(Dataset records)
━━━━━━━━━━━━━━━━

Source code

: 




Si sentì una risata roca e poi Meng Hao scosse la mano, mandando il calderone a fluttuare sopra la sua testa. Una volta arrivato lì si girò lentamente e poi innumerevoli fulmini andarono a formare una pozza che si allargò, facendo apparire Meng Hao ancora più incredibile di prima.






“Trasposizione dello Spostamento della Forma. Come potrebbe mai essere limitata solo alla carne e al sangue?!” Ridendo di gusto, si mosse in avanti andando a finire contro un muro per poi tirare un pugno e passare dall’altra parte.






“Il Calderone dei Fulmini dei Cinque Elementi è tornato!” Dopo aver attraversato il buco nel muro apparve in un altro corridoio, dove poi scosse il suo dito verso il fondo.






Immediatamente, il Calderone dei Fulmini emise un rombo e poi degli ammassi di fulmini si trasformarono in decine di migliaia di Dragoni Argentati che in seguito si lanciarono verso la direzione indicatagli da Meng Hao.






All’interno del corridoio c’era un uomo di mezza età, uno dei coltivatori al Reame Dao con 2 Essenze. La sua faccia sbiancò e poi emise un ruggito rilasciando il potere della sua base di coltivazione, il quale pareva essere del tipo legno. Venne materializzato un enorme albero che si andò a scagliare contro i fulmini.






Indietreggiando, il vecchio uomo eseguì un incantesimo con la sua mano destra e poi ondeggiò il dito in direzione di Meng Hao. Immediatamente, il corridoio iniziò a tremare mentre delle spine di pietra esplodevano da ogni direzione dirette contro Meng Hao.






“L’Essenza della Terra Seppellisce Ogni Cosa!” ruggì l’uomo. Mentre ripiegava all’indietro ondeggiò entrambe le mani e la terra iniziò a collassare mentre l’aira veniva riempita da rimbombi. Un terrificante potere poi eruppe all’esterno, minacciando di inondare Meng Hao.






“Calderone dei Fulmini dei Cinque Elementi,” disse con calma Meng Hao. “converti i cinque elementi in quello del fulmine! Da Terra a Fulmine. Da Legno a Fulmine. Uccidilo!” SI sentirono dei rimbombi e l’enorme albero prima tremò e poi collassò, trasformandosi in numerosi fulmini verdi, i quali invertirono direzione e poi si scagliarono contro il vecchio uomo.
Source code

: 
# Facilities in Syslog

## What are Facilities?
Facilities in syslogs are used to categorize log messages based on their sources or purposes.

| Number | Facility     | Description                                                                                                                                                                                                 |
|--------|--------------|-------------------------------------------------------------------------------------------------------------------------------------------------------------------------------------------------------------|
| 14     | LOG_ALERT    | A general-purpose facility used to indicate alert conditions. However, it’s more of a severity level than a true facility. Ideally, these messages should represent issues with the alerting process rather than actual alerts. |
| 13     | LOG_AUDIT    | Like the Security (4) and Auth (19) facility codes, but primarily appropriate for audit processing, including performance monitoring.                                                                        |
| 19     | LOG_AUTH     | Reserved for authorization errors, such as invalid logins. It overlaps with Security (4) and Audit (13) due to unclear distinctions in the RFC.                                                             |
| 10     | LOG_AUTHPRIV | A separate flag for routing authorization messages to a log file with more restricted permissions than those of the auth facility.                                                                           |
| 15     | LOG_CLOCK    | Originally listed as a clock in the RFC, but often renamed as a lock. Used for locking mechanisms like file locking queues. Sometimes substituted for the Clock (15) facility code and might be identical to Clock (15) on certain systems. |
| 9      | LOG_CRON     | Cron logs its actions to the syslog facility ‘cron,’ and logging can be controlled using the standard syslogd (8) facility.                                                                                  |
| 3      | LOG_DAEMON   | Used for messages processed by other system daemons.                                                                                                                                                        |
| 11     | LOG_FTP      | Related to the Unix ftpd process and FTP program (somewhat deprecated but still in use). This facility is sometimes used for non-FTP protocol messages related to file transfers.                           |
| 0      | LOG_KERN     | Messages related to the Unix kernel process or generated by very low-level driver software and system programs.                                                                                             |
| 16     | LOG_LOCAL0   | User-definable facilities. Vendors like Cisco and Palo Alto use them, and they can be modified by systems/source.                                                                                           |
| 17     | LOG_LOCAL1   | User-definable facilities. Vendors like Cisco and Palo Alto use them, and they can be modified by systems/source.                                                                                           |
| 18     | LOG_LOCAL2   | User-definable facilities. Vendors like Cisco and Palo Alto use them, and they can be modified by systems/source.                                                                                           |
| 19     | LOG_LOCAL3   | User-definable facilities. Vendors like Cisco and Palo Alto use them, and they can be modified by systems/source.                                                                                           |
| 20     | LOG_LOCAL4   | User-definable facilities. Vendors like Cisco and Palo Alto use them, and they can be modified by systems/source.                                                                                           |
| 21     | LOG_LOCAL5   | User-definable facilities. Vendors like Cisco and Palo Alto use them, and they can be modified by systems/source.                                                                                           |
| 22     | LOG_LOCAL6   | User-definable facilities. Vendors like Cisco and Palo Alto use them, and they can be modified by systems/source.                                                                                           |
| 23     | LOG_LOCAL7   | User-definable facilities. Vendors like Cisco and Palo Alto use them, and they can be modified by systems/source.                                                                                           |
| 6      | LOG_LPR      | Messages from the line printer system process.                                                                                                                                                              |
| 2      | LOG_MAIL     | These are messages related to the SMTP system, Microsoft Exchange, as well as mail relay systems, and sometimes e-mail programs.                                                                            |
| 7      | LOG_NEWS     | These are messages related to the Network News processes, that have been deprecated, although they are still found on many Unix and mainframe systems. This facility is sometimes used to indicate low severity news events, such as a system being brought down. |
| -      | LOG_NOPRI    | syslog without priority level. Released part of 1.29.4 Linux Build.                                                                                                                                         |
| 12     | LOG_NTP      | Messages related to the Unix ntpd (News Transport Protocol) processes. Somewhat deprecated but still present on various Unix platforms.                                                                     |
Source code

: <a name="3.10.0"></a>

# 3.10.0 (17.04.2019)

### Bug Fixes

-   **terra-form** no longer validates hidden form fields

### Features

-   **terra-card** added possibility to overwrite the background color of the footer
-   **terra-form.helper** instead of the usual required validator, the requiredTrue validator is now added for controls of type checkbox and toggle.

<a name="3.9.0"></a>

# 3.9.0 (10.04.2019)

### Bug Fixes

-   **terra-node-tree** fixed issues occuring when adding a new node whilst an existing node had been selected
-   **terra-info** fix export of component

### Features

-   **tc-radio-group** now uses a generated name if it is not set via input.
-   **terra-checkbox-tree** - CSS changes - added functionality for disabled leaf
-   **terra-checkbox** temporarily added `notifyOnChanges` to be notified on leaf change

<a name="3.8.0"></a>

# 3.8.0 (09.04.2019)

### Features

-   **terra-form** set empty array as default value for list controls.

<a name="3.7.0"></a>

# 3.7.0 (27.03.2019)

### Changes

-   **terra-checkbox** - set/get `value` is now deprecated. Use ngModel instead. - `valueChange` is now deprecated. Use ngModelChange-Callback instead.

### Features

━━━━━━━━━━━━━━━━

## Task details
Count the lines in the items above that contain the string "value". Reply with the number only.

## Task response
2